Required action -
From the listing below, give again exactly the lines from the line with "middle tip: (628, 280)" to the line with "thumb ip: (480, 239)", ends included, without any pictures.

Material for the task -

BEGIN

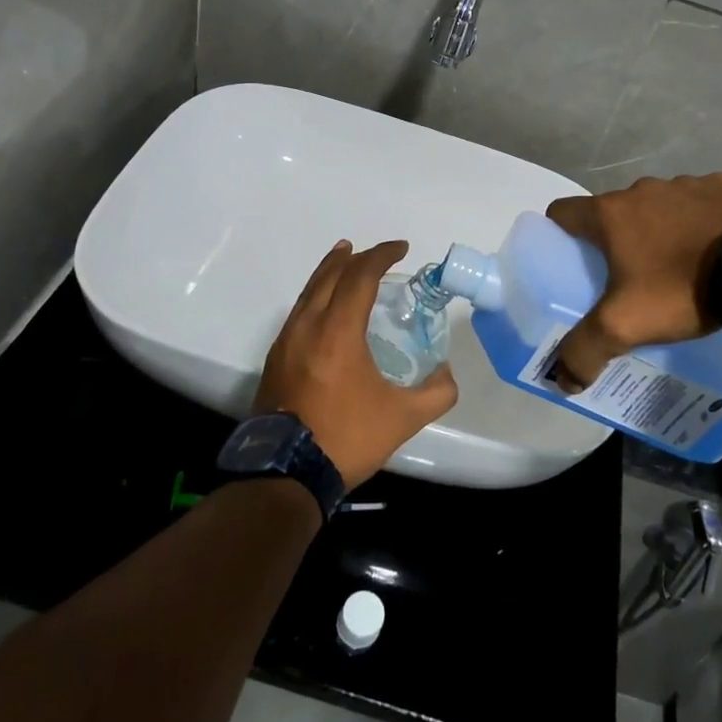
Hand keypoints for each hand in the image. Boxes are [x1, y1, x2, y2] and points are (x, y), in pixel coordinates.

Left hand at [255, 240, 458, 490]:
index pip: (360, 277)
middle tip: (373, 252)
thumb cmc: (346, 437)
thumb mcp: (403, 418)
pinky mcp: (275, 359)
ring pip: (308, 292)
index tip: (402, 249)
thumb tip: (446, 374)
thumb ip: (436, 393)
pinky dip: (316, 297)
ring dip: (329, 273)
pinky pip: (298, 313)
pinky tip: (324, 310)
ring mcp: (286, 342)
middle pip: (329, 275)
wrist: (285, 472)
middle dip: (353, 257)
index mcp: (338, 331)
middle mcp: (307, 326)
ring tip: (343, 262)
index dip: (382, 256)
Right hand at [546, 174, 721, 386]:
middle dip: (615, 241)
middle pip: (613, 213)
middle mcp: (643, 189)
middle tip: (628, 280)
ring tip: (679, 270)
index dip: (558, 235)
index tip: (570, 262)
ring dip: (660, 230)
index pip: (562, 212)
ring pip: (658, 207)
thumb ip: (584, 351)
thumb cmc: (682, 287)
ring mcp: (687, 184)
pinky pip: (701, 204)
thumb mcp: (625, 326)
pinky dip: (701, 223)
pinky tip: (717, 253)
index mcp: (611, 214)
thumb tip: (562, 380)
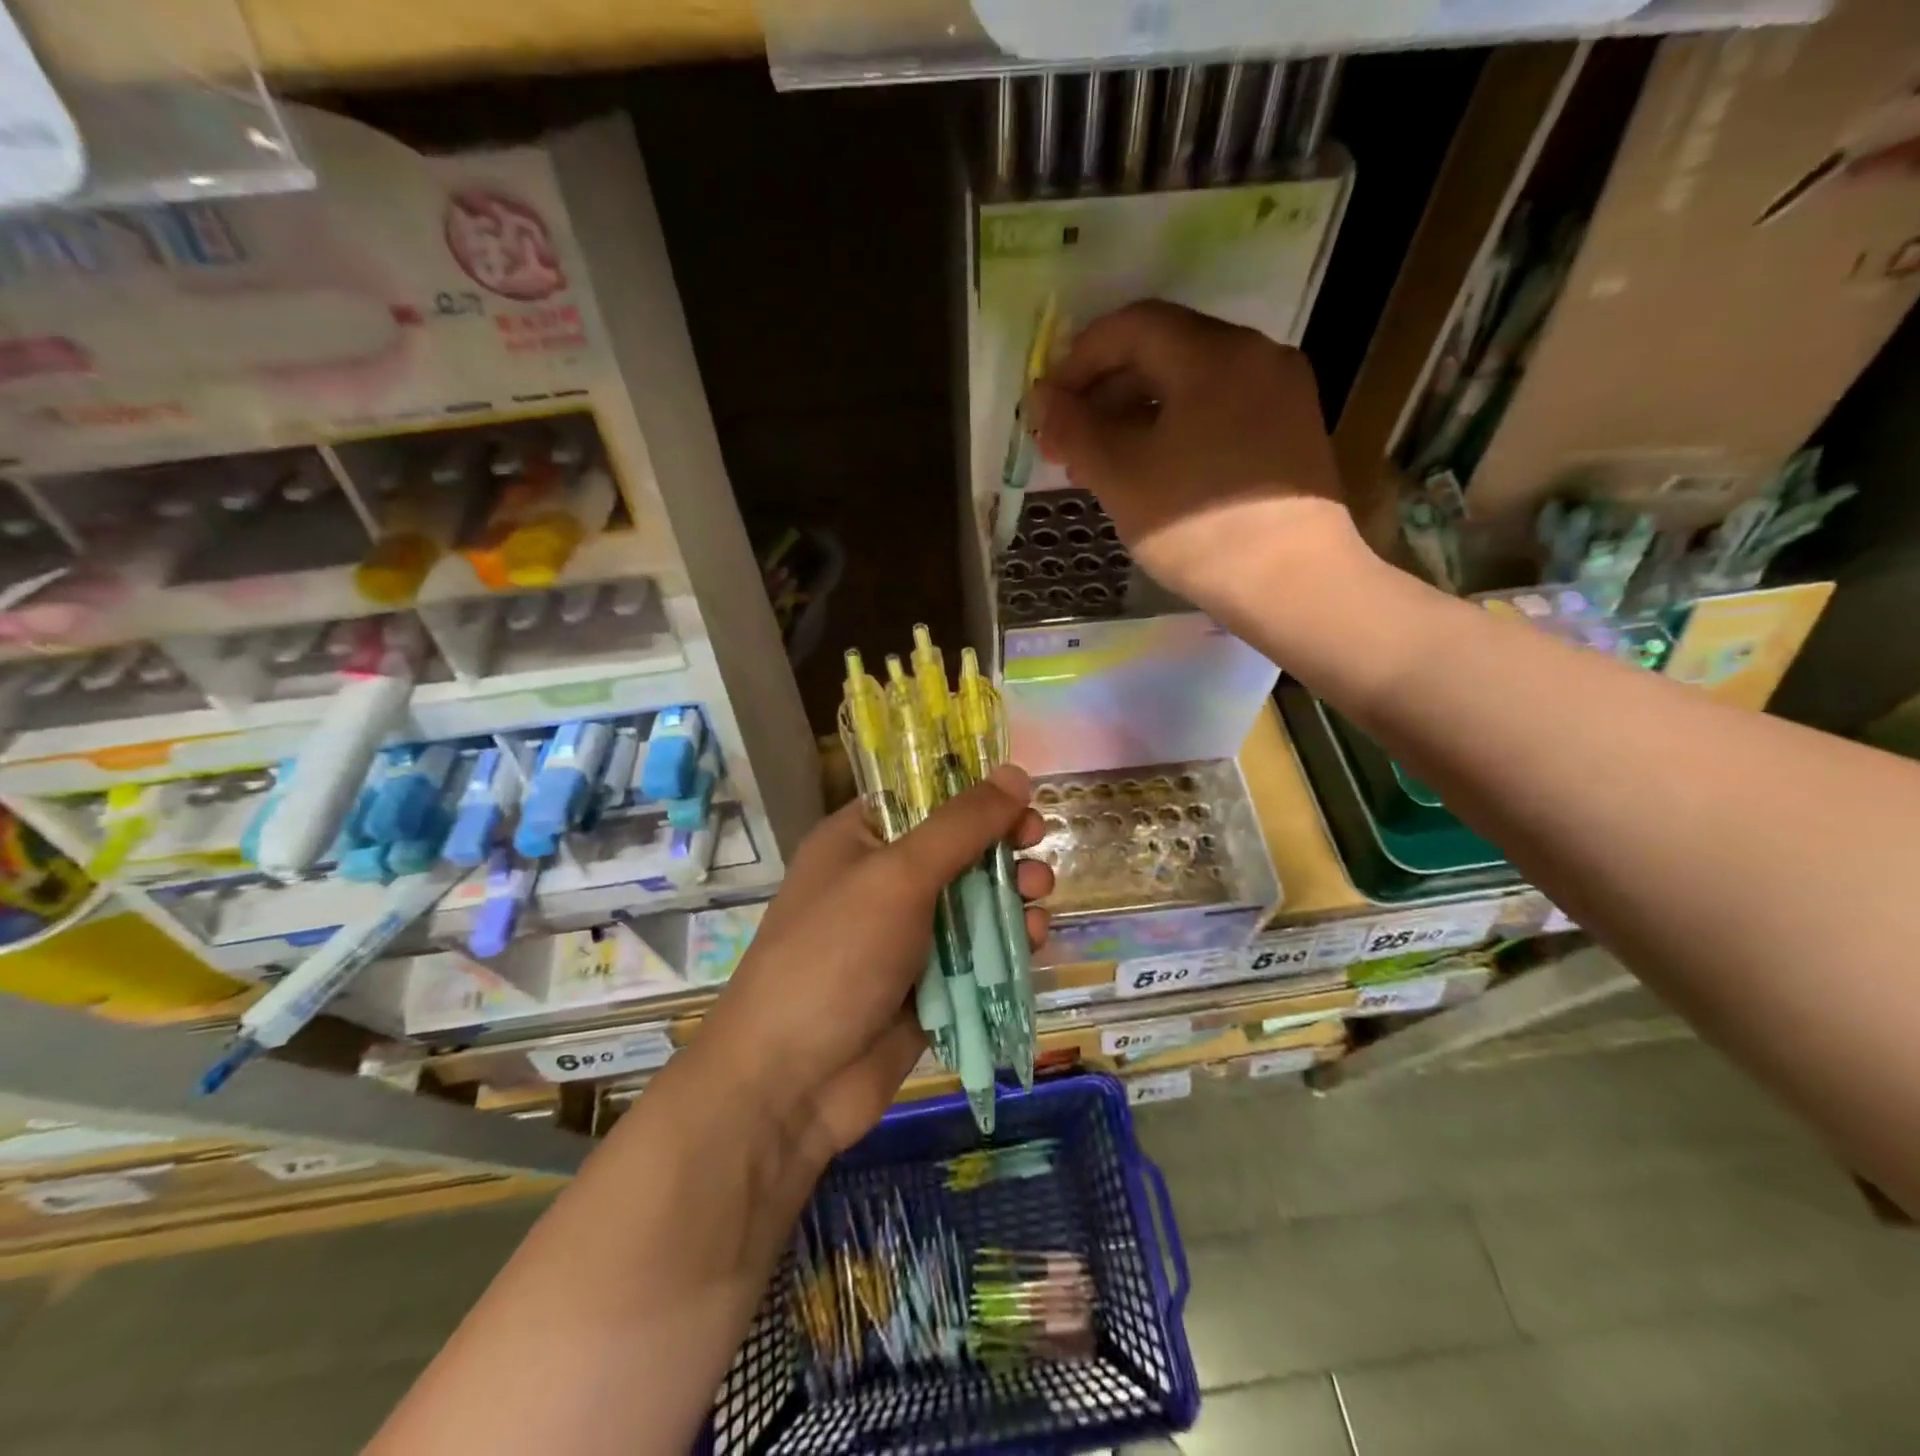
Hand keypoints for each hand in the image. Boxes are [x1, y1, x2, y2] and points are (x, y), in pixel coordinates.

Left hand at [696, 764, 1052, 1166]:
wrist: (791, 1082)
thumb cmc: (836, 955)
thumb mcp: (898, 875)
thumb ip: (961, 825)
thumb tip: (1015, 772)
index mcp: (859, 841)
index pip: (922, 798)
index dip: (973, 794)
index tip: (1020, 799)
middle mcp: (881, 883)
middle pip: (956, 850)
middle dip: (1000, 847)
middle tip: (1036, 846)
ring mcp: (904, 938)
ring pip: (973, 903)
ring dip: (1011, 894)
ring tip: (1038, 895)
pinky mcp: (927, 987)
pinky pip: (976, 955)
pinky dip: (1006, 945)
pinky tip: (1032, 942)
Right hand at [1029, 300, 1361, 614]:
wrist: (1293, 585)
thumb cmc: (1198, 528)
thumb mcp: (1122, 478)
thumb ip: (1075, 430)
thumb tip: (1043, 399)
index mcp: (1213, 354)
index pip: (1132, 326)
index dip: (1080, 359)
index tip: (1049, 404)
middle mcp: (1255, 355)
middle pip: (1164, 351)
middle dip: (1106, 392)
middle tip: (1068, 443)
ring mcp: (1281, 392)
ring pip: (1191, 384)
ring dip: (1137, 414)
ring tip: (1101, 465)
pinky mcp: (1291, 430)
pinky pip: (1220, 410)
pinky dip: (1176, 427)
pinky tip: (1152, 470)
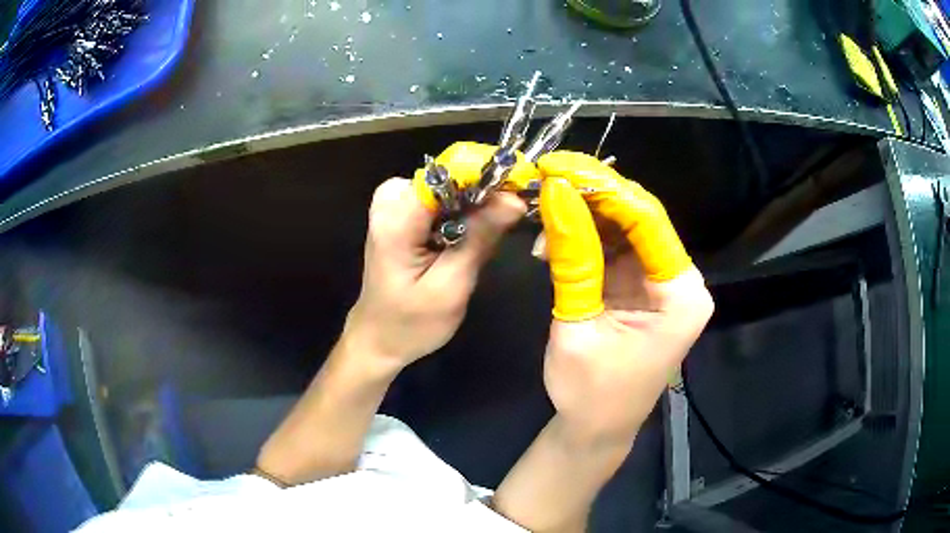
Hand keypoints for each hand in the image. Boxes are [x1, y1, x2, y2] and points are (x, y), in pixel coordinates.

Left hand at [345, 142, 528, 370]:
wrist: (377, 338)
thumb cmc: (411, 323)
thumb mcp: (451, 287)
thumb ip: (480, 239)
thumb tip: (514, 198)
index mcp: (396, 217)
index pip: (450, 174)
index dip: (489, 179)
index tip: (522, 192)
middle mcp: (391, 199)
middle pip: (452, 177)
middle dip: (485, 197)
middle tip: (506, 227)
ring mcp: (394, 202)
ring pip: (451, 187)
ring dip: (476, 208)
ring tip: (485, 241)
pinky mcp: (401, 210)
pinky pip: (443, 198)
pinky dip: (461, 215)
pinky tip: (467, 240)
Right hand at [537, 151, 713, 443]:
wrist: (596, 429)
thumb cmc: (590, 392)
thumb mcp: (577, 324)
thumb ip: (571, 257)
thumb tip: (555, 193)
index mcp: (681, 294)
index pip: (647, 221)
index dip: (604, 188)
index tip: (559, 165)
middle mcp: (680, 281)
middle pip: (638, 220)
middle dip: (591, 196)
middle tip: (547, 177)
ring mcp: (660, 283)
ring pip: (623, 230)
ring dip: (583, 217)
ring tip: (543, 212)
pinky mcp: (641, 288)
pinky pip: (614, 250)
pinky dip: (584, 240)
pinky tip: (553, 239)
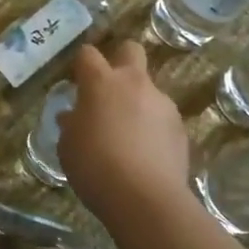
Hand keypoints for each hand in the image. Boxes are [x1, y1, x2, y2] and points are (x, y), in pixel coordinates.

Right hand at [58, 42, 192, 224]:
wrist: (145, 198)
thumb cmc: (94, 166)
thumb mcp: (68, 146)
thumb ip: (71, 125)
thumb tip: (72, 117)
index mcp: (101, 83)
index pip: (88, 54)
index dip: (82, 64)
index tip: (77, 81)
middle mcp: (134, 84)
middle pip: (131, 50)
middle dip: (120, 60)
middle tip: (109, 88)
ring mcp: (162, 104)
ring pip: (148, 90)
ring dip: (137, 103)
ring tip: (127, 137)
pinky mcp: (180, 128)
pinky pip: (161, 118)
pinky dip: (153, 129)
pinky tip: (144, 155)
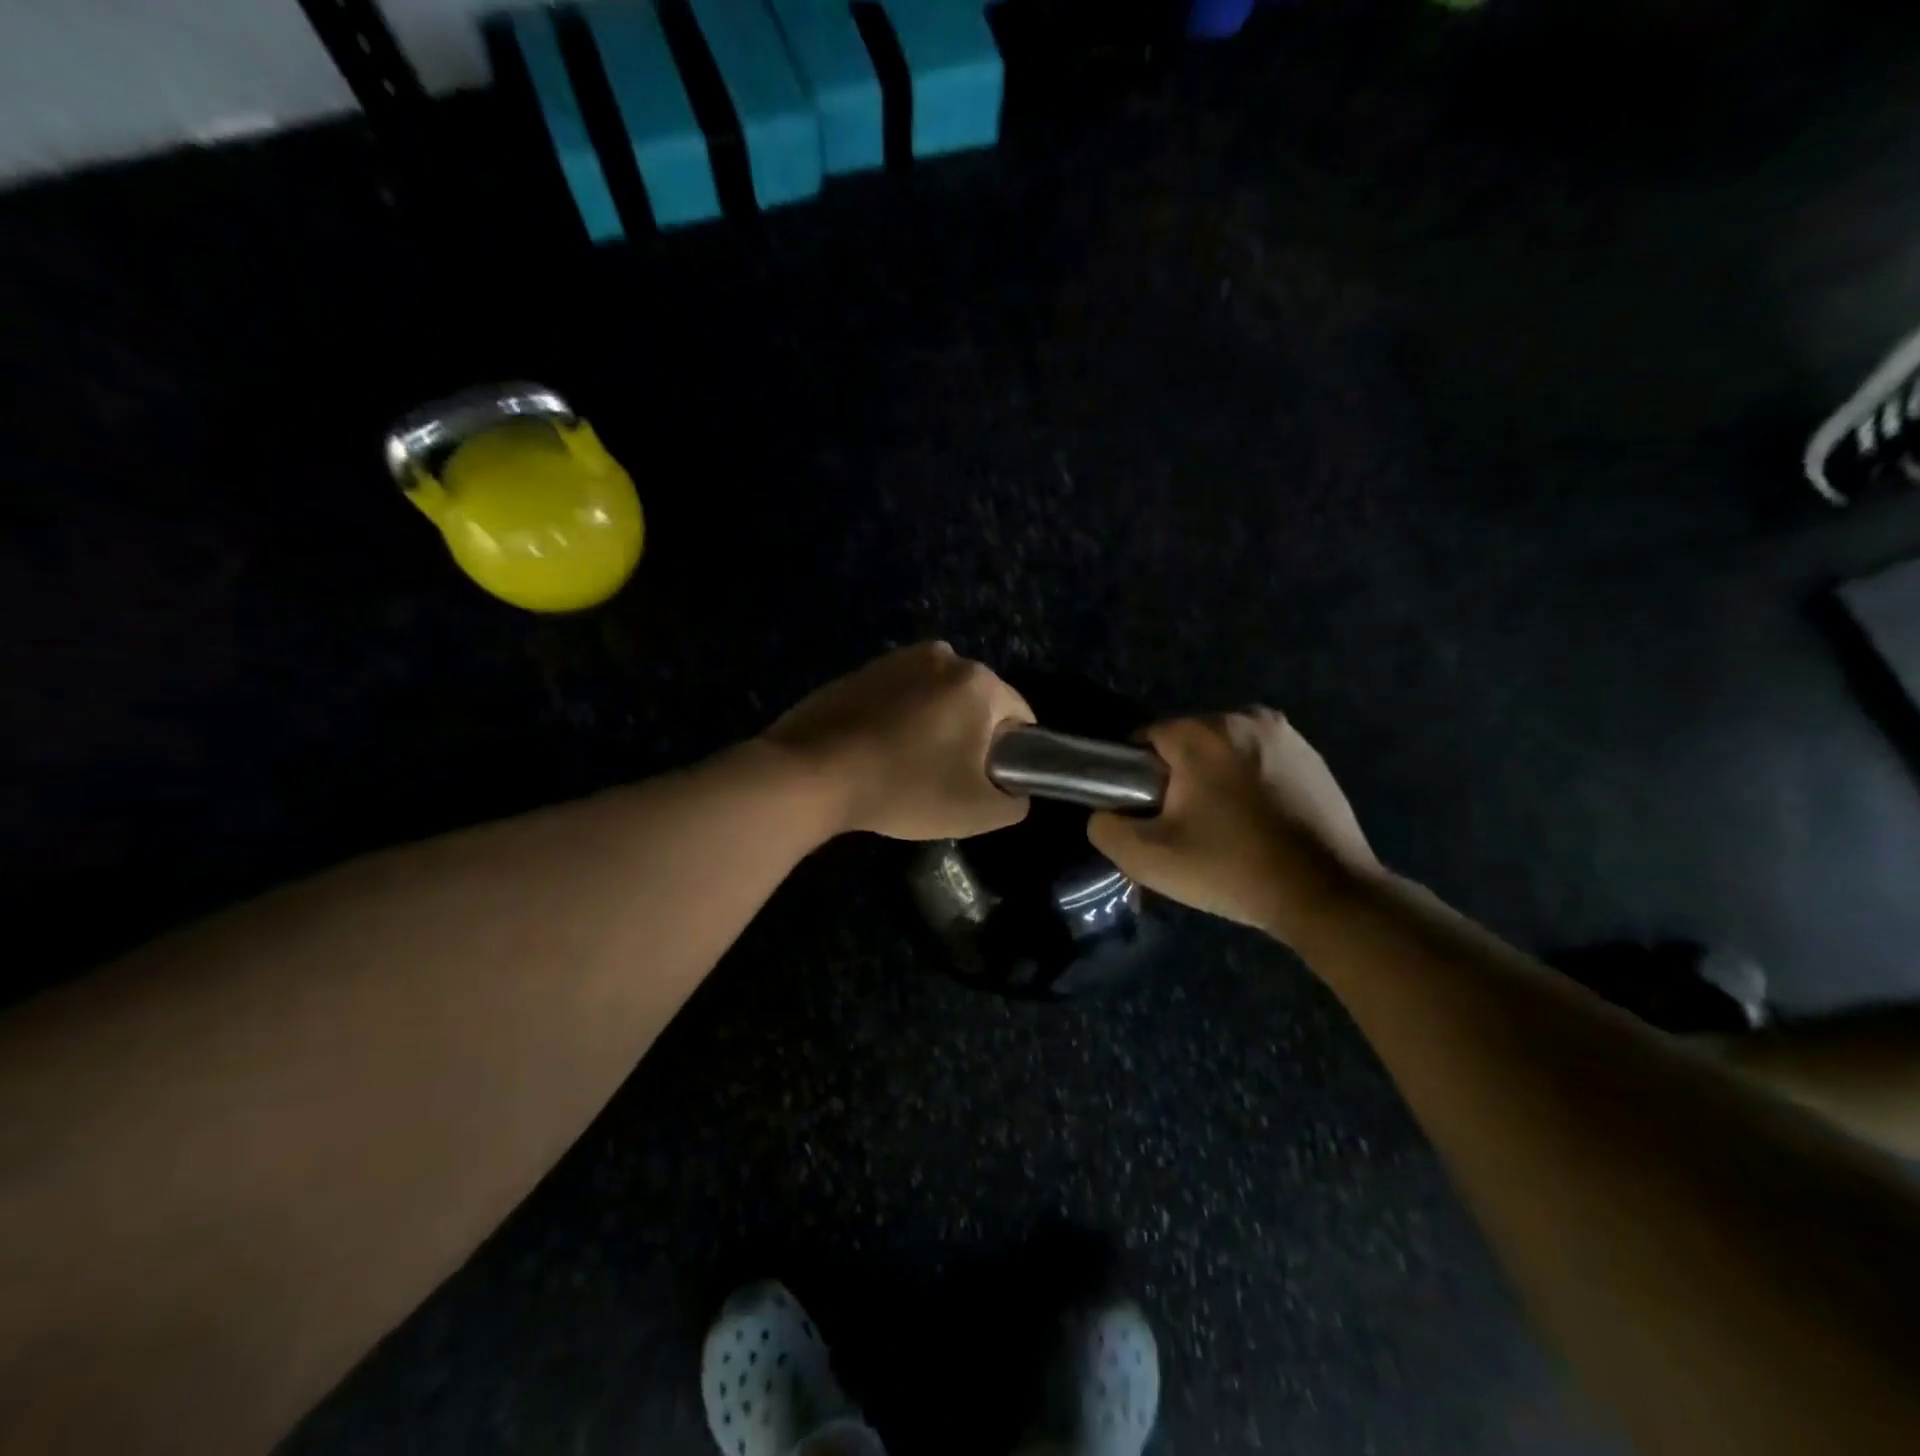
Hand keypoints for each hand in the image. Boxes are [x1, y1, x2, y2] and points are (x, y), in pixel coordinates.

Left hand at [761, 642, 1034, 840]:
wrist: (812, 774)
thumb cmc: (906, 787)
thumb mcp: (978, 811)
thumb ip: (1015, 801)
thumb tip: (1013, 790)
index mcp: (978, 680)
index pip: (1020, 717)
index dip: (1012, 755)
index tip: (984, 784)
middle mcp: (942, 656)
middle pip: (976, 705)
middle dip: (970, 739)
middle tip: (944, 781)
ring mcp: (896, 659)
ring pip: (936, 700)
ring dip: (933, 728)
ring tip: (906, 769)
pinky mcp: (861, 671)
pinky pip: (899, 698)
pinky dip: (899, 721)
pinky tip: (877, 754)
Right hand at [1088, 709, 1383, 943]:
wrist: (1328, 895)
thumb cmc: (1232, 869)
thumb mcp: (1148, 858)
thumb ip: (1105, 827)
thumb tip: (1106, 812)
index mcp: (1203, 732)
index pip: (1145, 741)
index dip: (1136, 779)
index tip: (1148, 816)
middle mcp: (1245, 717)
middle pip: (1186, 744)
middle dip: (1178, 779)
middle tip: (1186, 830)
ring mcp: (1287, 735)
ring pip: (1224, 753)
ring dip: (1215, 781)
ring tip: (1225, 830)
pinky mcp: (1314, 757)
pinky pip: (1260, 763)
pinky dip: (1250, 785)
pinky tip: (1258, 825)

END

Task solution -
middle tip: (628, 280)
ring tip: (679, 270)
index dip: (558, 235)
index tip: (570, 262)
ring dip: (660, 230)
index pip: (562, 212)
ring pip: (658, 207)
thumb ip: (584, 351)
thumb cmc: (682, 287)
ring mcp: (687, 184)
pinky pip: (701, 204)
thumb mcp: (625, 326)
pinky dip: (701, 223)
pinky tip: (717, 253)
index mcp: (611, 214)
thumb tip: (562, 380)
Hand keypoints for each hand in the image. Boxes are [x1, y1, x2, y2] and points are (x, y), in pixel coordinates.

Left hand at [696, 764, 1052, 1166]:
wrist: (791, 1082)
thumb cmc: (836, 955)
thumb mcp: (898, 875)
thumb ip: (961, 825)
thumb tip: (1015, 772)
index mcp: (859, 841)
index pip: (922, 798)
index dip: (973, 794)
index tip: (1020, 799)
middle mcp: (881, 883)
middle pip: (956, 850)
middle dip: (1000, 847)
middle tip: (1036, 846)
ring mcp: (904, 938)
ring pip: (973, 903)
ring dip: (1011, 894)
ring tip: (1038, 895)
pinky mcp: (927, 987)
pinky pip: (976, 955)
pinky dip: (1006, 945)
pinky tip: (1032, 942)
Right hand at [1029, 300, 1361, 614]:
wrist: (1293, 585)
thumb cmc: (1198, 528)
thumb mcp: (1122, 478)
thumb ip: (1075, 430)
thumb tip: (1043, 399)
index mcp: (1213, 354)
index pip: (1132, 326)
index dip: (1080, 359)
index tip: (1049, 404)
middle mcp: (1255, 355)
middle pip: (1164, 351)
middle dip: (1106, 392)
middle tip: (1068, 443)
ring mcp: (1281, 392)
ring pip: (1191, 384)
ring dip: (1137, 414)
ring tip: (1101, 465)
pinky mcp: (1291, 430)
pinky pip: (1220, 410)
pinky dip: (1176, 427)
pinky tip: (1152, 470)
Hand keypoints for each hand in the image. Boxes are [x1, y1, x2, y2] and points are (x, y), in pixel coordinates.

Left hand at [345, 142, 528, 370]:
wrist: (377, 338)
thumb cmc: (411, 323)
thumb mcp: (451, 287)
thumb ip: (480, 239)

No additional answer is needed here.